US 12,236,676 B2
	Image extension neural networks
Mikael Pierre Bonnevie, Walnut Creek, CA (US); Aaron Maschinot, Somerville, MA (US); Aaron Sarna, Cambridge, MA (US); Shuchao Bi, Mountain View, CA (US); Jingbin Wang, Mountain View, CA (US); Michael Spencer Krainin, Arlington, MA (US); Wenchao Tong, San Jose, CA (US); Dilip Krishnan, Arlington, MA (US); Haifeng Gong, Fremont, CA (US); Ce Liu, Cambridge, MA (US); Hossein Talebi, San Jose, CA (US); Raanan Sayag, San Jose, CA (US); and Piotr Teterwak, Boston, MA (US)
Assigned to Google LLC, Mountain View, CA (US)
Appl. No. 17/438,687
Filed by Google LLC, Mountain View, CA (US)
PCT Filed Jul. 19, 2019, PCT No. PCT/US2019/042509 § 371(c)(1), (2) Date Sep. 13, 2021, PCT Pub. No. WO2020/242508, PCT Pub. Date Dec. 3, 2020.
Claims priority of provisional application 62/854,833, filed on May 30, 2019.
Claims priority of provisional application 62/852,949, filed on May 24, 2019.
Prior Publication US 2022/0148299 A1, May 12, 2022
Int. Cl. G06K 9/00 (2022.01); G06N 3/045 (2023.01); G06T 7/10 (2017.01); G06V 10/82 (2022.01)

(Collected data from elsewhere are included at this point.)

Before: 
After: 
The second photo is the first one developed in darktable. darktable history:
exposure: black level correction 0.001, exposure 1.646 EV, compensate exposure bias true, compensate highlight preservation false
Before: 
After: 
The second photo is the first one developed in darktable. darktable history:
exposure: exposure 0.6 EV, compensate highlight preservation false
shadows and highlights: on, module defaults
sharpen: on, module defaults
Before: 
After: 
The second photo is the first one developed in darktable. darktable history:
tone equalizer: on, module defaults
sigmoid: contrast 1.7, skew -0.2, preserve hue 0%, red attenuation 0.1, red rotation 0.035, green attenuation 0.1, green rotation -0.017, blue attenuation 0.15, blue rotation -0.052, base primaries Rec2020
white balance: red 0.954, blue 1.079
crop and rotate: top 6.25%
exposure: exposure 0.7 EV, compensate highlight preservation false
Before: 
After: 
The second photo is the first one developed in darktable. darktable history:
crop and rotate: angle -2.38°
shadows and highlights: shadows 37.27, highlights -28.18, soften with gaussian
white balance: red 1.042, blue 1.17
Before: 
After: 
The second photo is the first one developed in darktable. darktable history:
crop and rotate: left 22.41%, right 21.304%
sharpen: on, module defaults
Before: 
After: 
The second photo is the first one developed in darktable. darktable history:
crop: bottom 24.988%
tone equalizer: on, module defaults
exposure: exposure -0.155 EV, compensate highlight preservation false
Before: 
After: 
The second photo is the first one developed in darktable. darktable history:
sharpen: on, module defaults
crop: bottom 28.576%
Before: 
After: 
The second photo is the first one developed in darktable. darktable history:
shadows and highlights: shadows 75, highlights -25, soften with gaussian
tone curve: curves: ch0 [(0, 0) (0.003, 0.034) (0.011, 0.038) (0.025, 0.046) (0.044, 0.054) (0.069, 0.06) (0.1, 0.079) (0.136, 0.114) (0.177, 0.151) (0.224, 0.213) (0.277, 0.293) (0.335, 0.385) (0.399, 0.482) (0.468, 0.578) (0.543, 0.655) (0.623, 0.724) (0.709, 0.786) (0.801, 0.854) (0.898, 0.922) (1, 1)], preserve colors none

CPC G06V 10/82 (2022.01) [G06N 3/045 (2023.01); G06T 7/10 (2017.01); G06T 2207/20132 (2013.01)]

16 Claims

1. A method performed by one or more data processing apparatus, the method comprising:

providing an input that comprises a provided image to a generative neural network having a plurality of generative neural network parameters, wherein:

the generative neural network processes the input in accordance with trained values of the plurality of generative neural network parameters to generate an extended image;

the extended image has (i) more rows, more columns, or both than the provided image, and (ii) is predicted to be an extension of the provided image; and

the generative neural network has been trained using an adversarial loss objective function;

training the generative neural network using the adversarial loss objective function comprises processing a training input that comprises a training image using the generative neural network;

the generative neural network is jointly trained with a discriminative neural network having a plurality of discriminative neural network parameters that is configured to process a given image to generate a discriminative output characterizing a likelihood that the given image was generated using the generative neural network; and

the discriminative neural network is conditioned on a semantic feature representation of a target image, the training image being a cropped representation of the target image, wherein the semantic feature representation of the target image is provided as either: an additional input to the discriminative neural network; or the discriminative output is determined based at least in part on a similarity measure between the semantic feature representation of a target extended image and an intermediate output of the discriminative neural network, and wherein the semantic feature representation of the target extended image is normalized by a normalization engine prior to using it to condition the discriminative neural network.